Work to complete »
(1) Collect every line of the records that contains the word "elbow".
(2) Extend the risk disclosure on financing, the Year 2000 issue, and international operations, picking up from its final sentence.

Moreover, even if the WestLB financing is consummated, our future capital
requirements could vary significantly and will depend on certain factors, many
of which are not within our control. Such factors include

         --   the need for cash to fund the construction of additional Offshore
              Shuttles;

         --   greater than anticipated expenses; and

         --   longer engineering, development, and construction times than now
              contemplated.

         If we are successful in completing the first Offshore Shuttle, we
believe we will be able to fund the construction of additional Offshore Shuttles
from our future operating cash flows and/or short or medium term debt financing.
We cannot assure you, however, that our beliefs will prove to be accurate.

YEAR 2000 ISSUE

         Many computer systems record years in a two-digit format. Such systems,
if not modified, will be unable to recognize and properly process information
with dates beyond the year 1999. The potential problems arising out of this
inability commonly are referred to as the "Year 2000 Issue." Our current
operations utilize computer hardware and software acquired during 1997 and 1998
which manufacturers have warranted to be Year 2000 compliant. Since we currently
do not have any material relationships with any suppliers or clients, no
assessment can be made at this time as to the effect third party non-compliance
will have on our proposed operations. In the future, we intend to verify that
any suppliers or clients with whom we may develop a material relationship are
Year 2000 compliant. However, we cannot assure you that our operations will not
be adversely affected by unforeseen Year 2000 problems or third party
non-compliance.


                                     - 13 -
<PAGE>


INTERNATIONAL OPERATIONS

         We intend to market our services in international markets.
International operations entail various risks, including economic instability
and recessions, exposure to currency fluctuations, difficulties of administering
foreign operations generally, and obligations to comply with a wide variety of
foreign laws and other regulatory requirements. A portion of our sales, if any,
and expenditures may be collected or paid, as the case may be, in currencies
other than U.S. dollar. Therefore, significant exchange rate fluctuations could
have an effect on our results of operations. In addition, the laws of certain
foreign countries may not protect our proprietary rights to the same extent as
the laws of the United States.

Entries supplied »
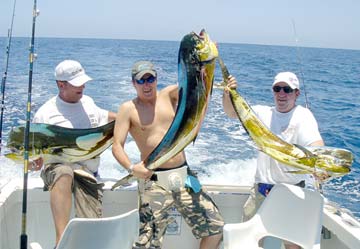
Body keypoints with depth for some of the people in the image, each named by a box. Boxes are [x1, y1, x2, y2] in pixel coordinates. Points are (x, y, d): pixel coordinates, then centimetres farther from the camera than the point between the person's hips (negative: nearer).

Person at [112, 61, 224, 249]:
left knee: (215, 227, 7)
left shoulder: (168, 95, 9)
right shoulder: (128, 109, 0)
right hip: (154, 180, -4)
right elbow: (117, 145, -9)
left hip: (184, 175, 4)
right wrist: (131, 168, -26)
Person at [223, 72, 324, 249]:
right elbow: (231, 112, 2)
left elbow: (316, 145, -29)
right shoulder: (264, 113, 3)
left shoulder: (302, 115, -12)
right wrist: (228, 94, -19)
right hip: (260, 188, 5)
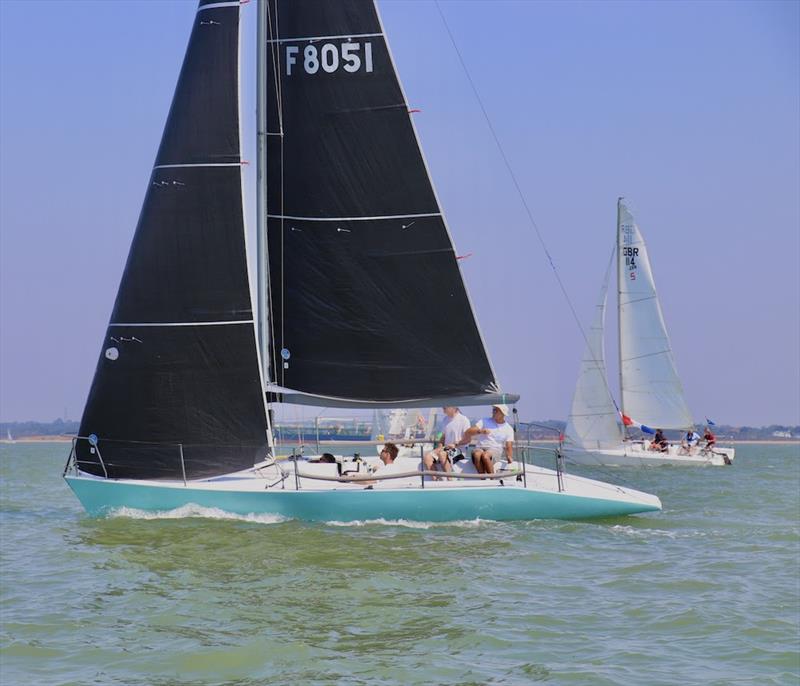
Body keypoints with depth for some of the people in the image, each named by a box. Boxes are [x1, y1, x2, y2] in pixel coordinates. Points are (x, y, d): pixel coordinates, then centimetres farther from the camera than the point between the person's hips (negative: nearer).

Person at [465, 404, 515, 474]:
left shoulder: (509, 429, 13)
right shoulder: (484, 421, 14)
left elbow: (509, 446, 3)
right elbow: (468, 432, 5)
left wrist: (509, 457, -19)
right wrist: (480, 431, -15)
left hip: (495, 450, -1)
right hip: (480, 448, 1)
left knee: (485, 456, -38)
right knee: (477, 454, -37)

Exercise responses »
(1)
right elbow: (117, 145, -9)
right elbow: (231, 112, 2)
left elbow: (316, 145, -29)
left elbow: (509, 446, 3)
right elbow: (468, 432, 5)

(2)
FORWARD-LOOKING STATEMENTS

         The information set forth herein includes certain forward-looking
statements made in reliance upon the safe harbor provisions of the Private
Securities Litigation Reform Act of 1995. These forward-looking statements,
including statements regarding the capabilities of the Offshore Shuttle, the
dates on which construction of the Offshore Shuttles will commence and be
completed, the number of Offshore Shuttles to be constructed, the WestLB loan
facility and our ability to satisfy the conditions precedent to the loan
facility, the Christiania Markets/Berliner Effektenbank financing, and our
ability to fund the construction of additional Offshore Shuttles, are based on
current expectations that involve numerous risks and uncertainties. Actual
results could differ materially from those anticipated in such forward-looking
statements as result of various known and unknown factors including, without
limitation, future economic, competitive, regulatory and market conditions,
future business decisions, the receipt of financing, construction delays, demand
for our services and those risks discussed herein, in our Registration Statement
on Form S-1 declared effective by the Securities and Exchange Commission on
December 21, 1998, and in our Annual Report on Form 10-K for the year ended
December 31, 1998. Words such as "believes," "anticipates," "expects,"
"intends," "may," and similar expressions are intended to identify
forward-looking statements but are not the exclusive means of identifying such
statements. Readers are cautioned not to put undue reliance on these
forward-looking statements. We undertake no obligation to revise any of these
forward-looking statements.

ITEM 3.   QUANTITATIVE AND QUALITATIVE DISCLOSURES ABOUT MARKET RISK

          We anticipate our primary market risks, if any, will be related to
fluctuations in interest rates and exchange rates. Interest rate risk may arise
if we are successful in obtaining debt financing to finance the building of the
first Offshore Shuttle. In such an event, we will assess the extent of our
interest rate risk and may enter into hedging transactions to reduce our
exposure and to ensure our ability to service our debt. Exchange rate risk may
arise if we are required to use different currencies for various aspects of our
operations. Although the principal currency used in the offshore decommissioning
industry is the U.S. dollar, the local expenses (e.g., rent, telephone, payroll,
etc.) of our subsidiary, MSOAS, are likely to be paid in Norwegian kroner, and
it is possible that the contract for construction of the first Offshore Shuttle
will be denominated in a currency other than the U.S. dollar or the Norwegian
kroner. We intend to monitor our exchange rate risk and take necessary actions
to reduce our exposure. We do not intend to purchase and/or sell derivative
financial instruments for speculative purposes.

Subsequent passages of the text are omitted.